Asia Fuel Crisis: Work-From-Home, School Closures & Price Caps

South Korea will cap petroleum product prices as Asian nations grapple with a deepening fuel crisis triggered by disruptions to Middle Eastern oil supplies. The move, announced Monday by President Lee Jae Myung, comes as governments across the region implement emergency measures to conserve fuel and mitigate the economic impact of soaring prices.

The crisis stems from constraints on maritime traffic through the Strait of Hormuz, a vital artery for oil exports from the Middle East. Japan and South Korea are particularly vulnerable, sourcing 90% and 70% of their oil from the region, respectively. Around 1.7 million barrels of Korea-bound oil have been held back daily due to the ongoing conflict, according to presidential policy advisor Kim Yong-beom.

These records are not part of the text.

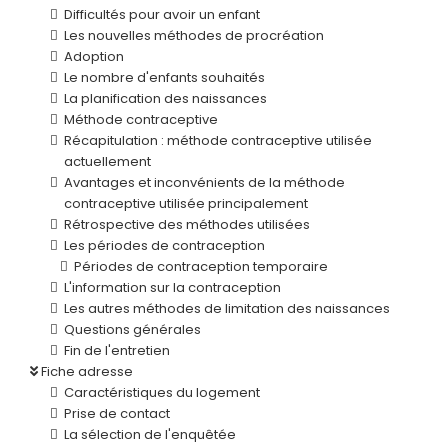
Difficultés pour avoir un enfant
Les nouvelles méthodes de procréation
Adoption
Le nombre d'enfants souhaités
La planification des naissances
Méthode contraceptive
Récapitulation : méthode contraceptive utilisée
actuellement
Avantages et inconvénients de la méthode
contraceptive utilisée principalement
Rétrospective des méthodes utilisées
Les périodes de contraception
Périodes de contraception temporaire
L'information sur la contraception
Les autres méthodes de limitation des naissances
Questions générales
Fin de l'entretien
Fiche adresse
Caractéristiques du logement
Prise de contact
La sélection de l'enquêtée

Beyond price controls, a range of austerity measures are being rolled out. Thailand has ordered civil servants to use stairs instead of elevators and work from home, while also increasing air conditioning temperatures to 27 degrees Celsius and encouraging employees to forgo suits for short-sleeved shirts. Vietnam is urging businesses to adopt work-from-home policies to reduce transportation needs. The Philippines is considering a four-day work week and limiting official travel to essential functions.

South Asia is also feeling the strain. Bangladesh has accelerated the Eid-al-fitr holiday, leading to early closures of universities in an effort to save fuel. Pakistan has implemented a four-day work week for government offices and shuttered schools. India has suspended liquefied petroleum gas shipments to commercial operators, prioritizing household supplies, a move that has raised concerns among hotels and restaurants.

Indonesia’s finance minister announced Monday that the country will allocate 381.3 trillion rupiah ($22.6 billion) for energy subsidies to maintain affordable fuel and electricity prices. Thailand plans to freeze cooking gas prices until May and promote alternative energy sources like biodiesel and benzene. Vietnam is exploring the removal of tariffs on fuel imports.

Oil prices have experienced significant volatility in recent days. WTI crude surged above $115 per barrel on Monday before fluctuating amid conflicting statements from Washington. As of Wednesday evening, WTI Crude is trading above $90 per barrel.

The International Energy Agency’s 32 member countries unanimously agreed on March 11 to release 400 million barrels of oil from their emergency reserves. Despite this coordinated effort, flows from the Middle East remain constricted. Wood Mackenzie analyst Simon Flowers cautioned in a research note that the current situation could prove more severe than the 2022 Russia/Ukraine crisis, noting that the volume of supply at risk is dimensionally bigger and real. Flowers suggested that $200 per barrel is “not outside the realms of possibility” in 2026.

Japan’s industry minister, Ryosei Akazawa, stated Wednesday that the country will consider tapping into its national oil reserves and “capture all possible measures to ensure stable supplies of energy.”